Mr Gardiner told the conference he believed there was too great a focus on waste, saying: “There is no waste – there are only resources, but sometimes in the wrong place.”

Mr Gardiner made his comments in response to the president of the Chartered Institution for Wastes Management (CIWM), Dr Adam Read, who said in November that the waste sector was “overlooked and left with no seat at the table” at the COP26 climate summit in Glasgow (see letsrecycle.com story).

Mr Gardiner said that, to reach Net Zero by 2050 and reduce emissions, it was “not just about decarbonising the energy sector”, but also about moving to a circular economy where fewer materials were needed.

“The goal of the recycling and resource industry must precisely be to reduce the extent to which the biosphere is transformed adversely,” he said.

Mr Gardiner said there would never be a circular economy if virgin materials continued to be cheaper than recycled materials.

Net Zero UK

Professor Mark Maslin of University College London spoke at the conference to give an academic perspective on how a Net Zero UK might look.
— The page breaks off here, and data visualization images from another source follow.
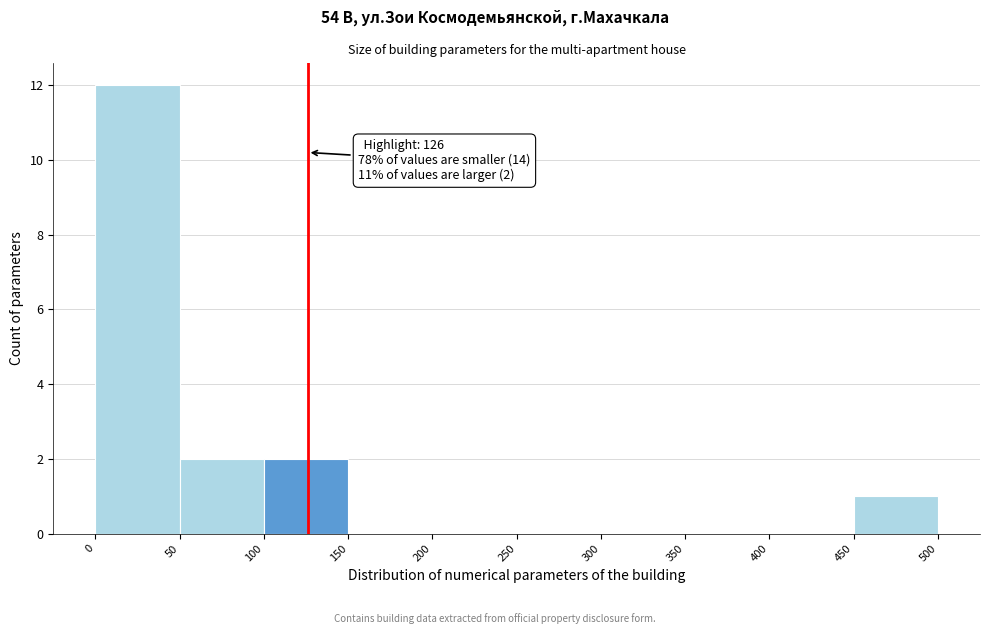

Which range on the x-axis has the tallest bar?

0 to 50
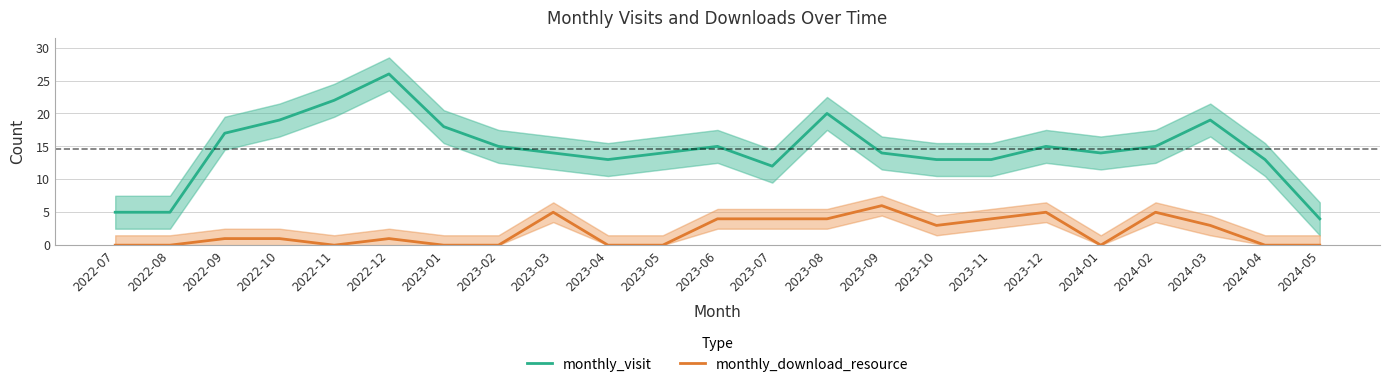

What is the approximate value of monthly_visit at 2023-10?

13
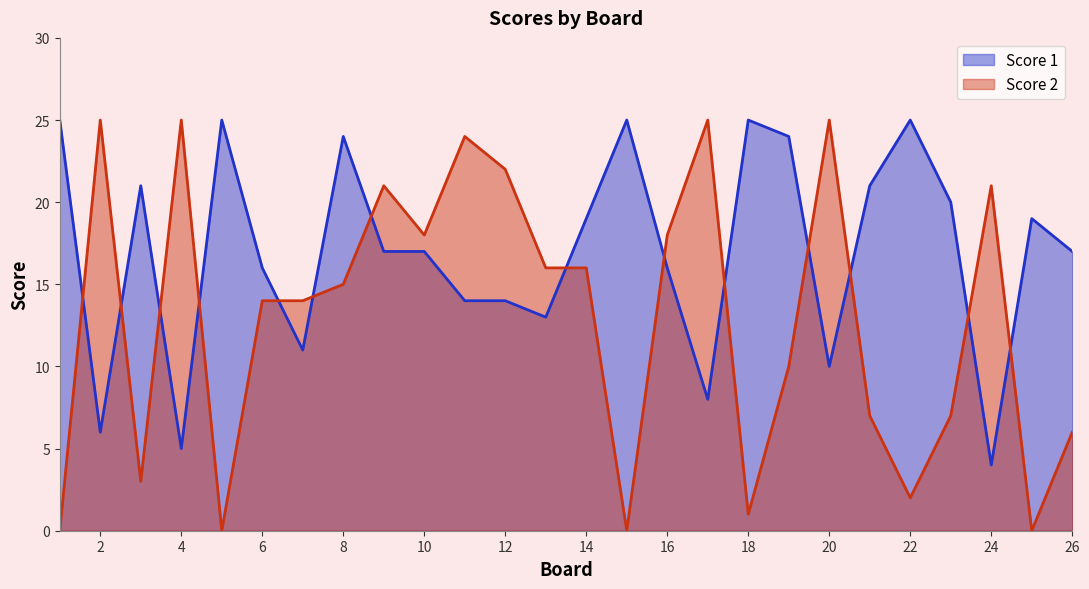

Is it true that Score 2 equals 7 at 6?

False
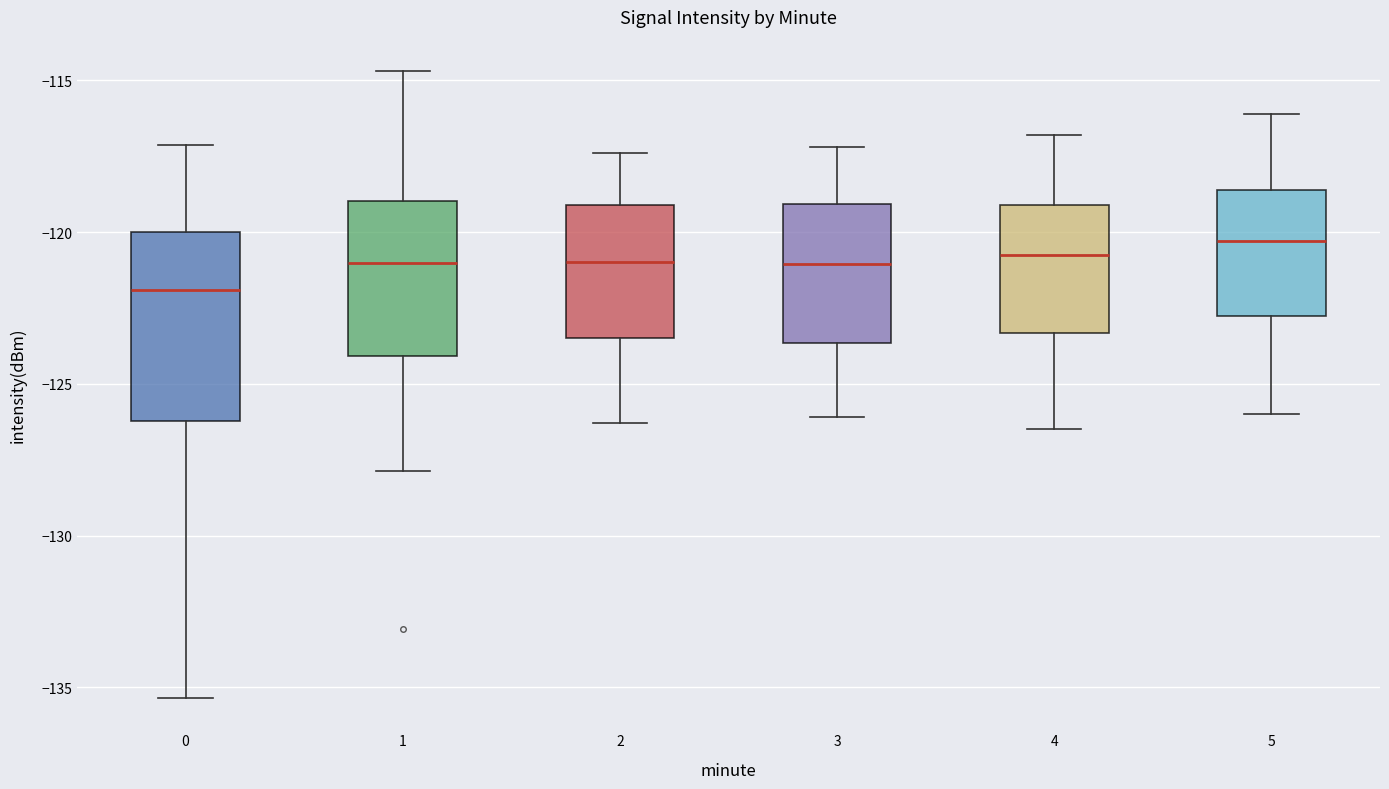

Reading left to right, transcribe this box plot: for each box, give where its median line is, the range the box spans, and where its two whiskers end, as read against the y-axis. The values are not printed on the chart, so give them approximately, as read against the axis.

0: median -122.0, box -126.0 to -120.0, whiskers -135.5 to -117.0
1: median -121.0, box -124.0 to -119.0, whiskers -128.0 to -114.5
2: median -121.0, box -123.5 to -119.0, whiskers -126.5 to -117.5
3: median -121.0, box -123.5 to -119.0, whiskers -126.0 to -117.0
4: median -120.5, box -123.5 to -119.0, whiskers -126.5 to -117.0
5: median -120.5, box -122.5 to -118.5, whiskers -126.0 to -116.0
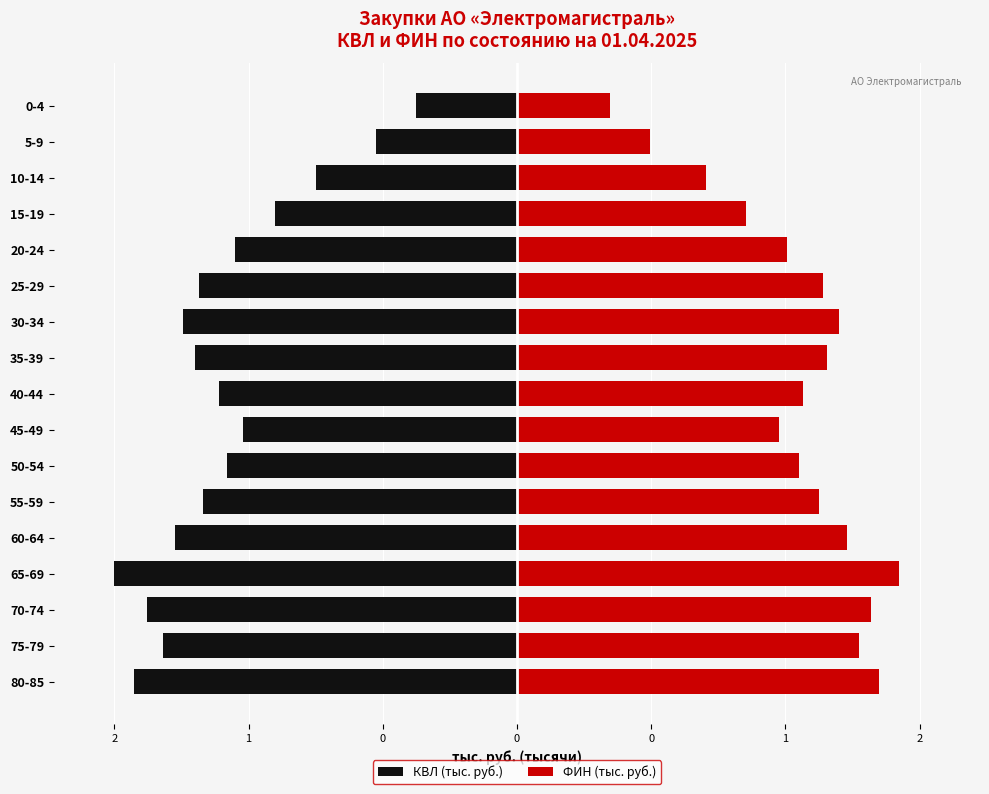

Rank the series at 75-79 from lowest to highest value.

КВЛ (тыс. руб.), ФИН (тыс. руб.)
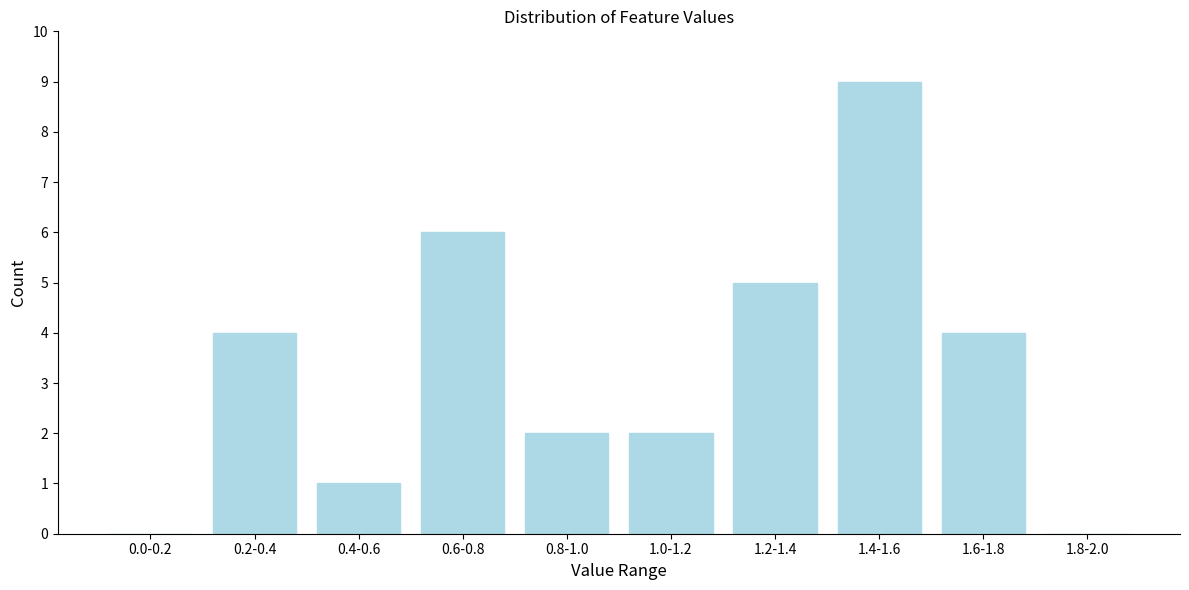

Reading right to left, transcribe all the data shown in this chart.

1.8-2.0=0	1.6-1.8=4	1.4-1.6=9	1.2-1.4=5	1.0-1.2=2	0.8-1.0=2	0.6-0.8=6	0.4-0.6=1	0.2-0.4=4	0.0-0.2=0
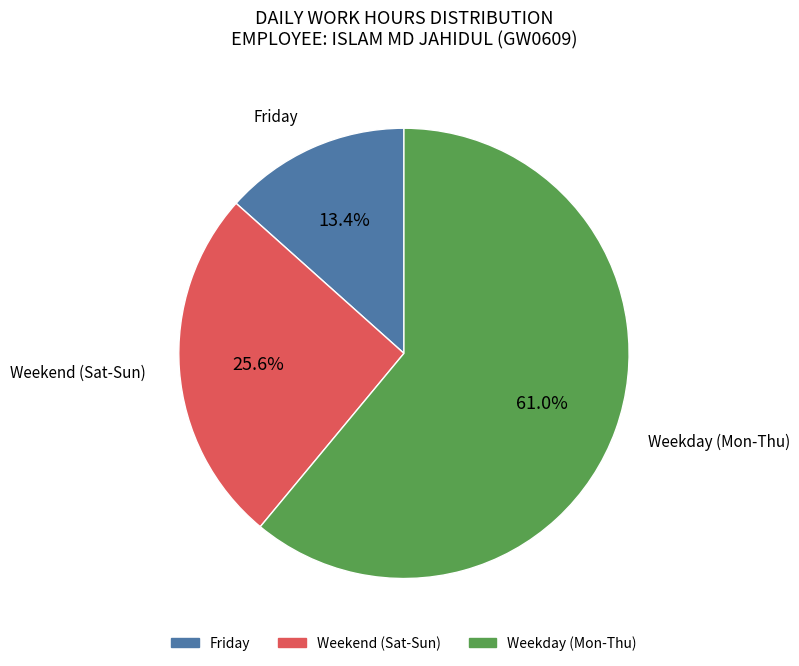

Is there a majority slice in this chart?

Yes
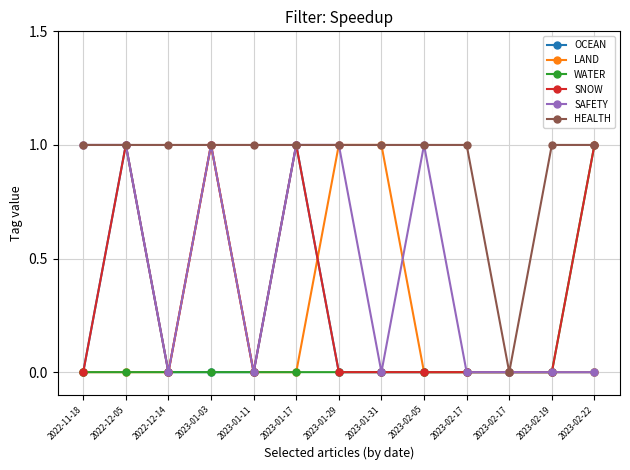

Between 2023-01-31 and 2022-11-18, which is larger?

2023-01-31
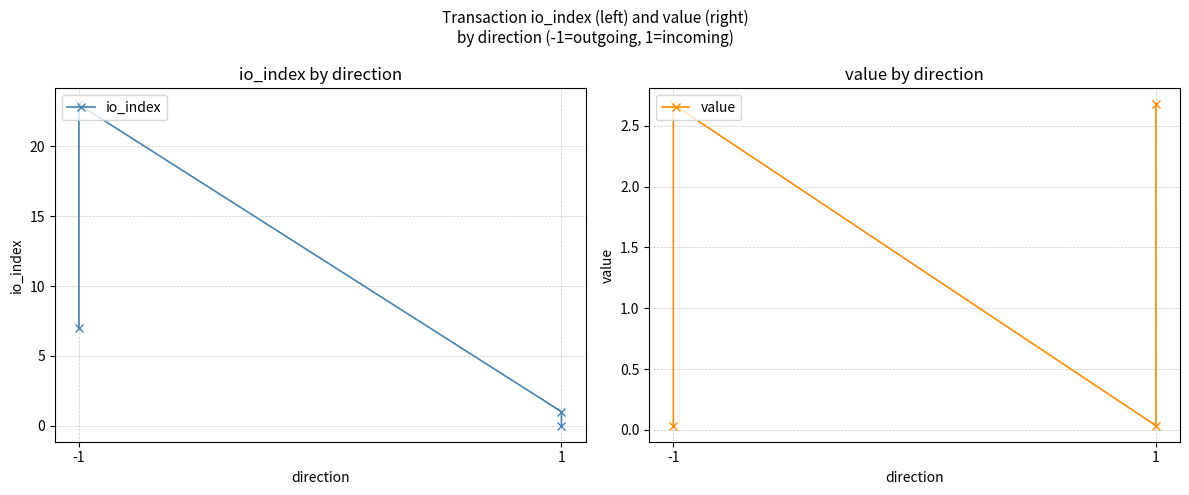

Rank the series by their maximum value, from highest to lowest.

io_index, value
CO2 in the atmosphere has risen every year since it was first measured in 1958, he said. The sea level rises by 3-5mm every year, he added, while 2016 and 2020 were the warmest years ever experienced by humans.

If it achieved Net Zero by 2050, Professor Maslin said, the UK should have a circular economy which saw all waste recycled or sent for energy recovery.

To do so, he suggested, the country must regulate product design for longer lifespans, as the EU does.

He said: “To achieve Net Zero, we need government, corporations, and individuals to step up.”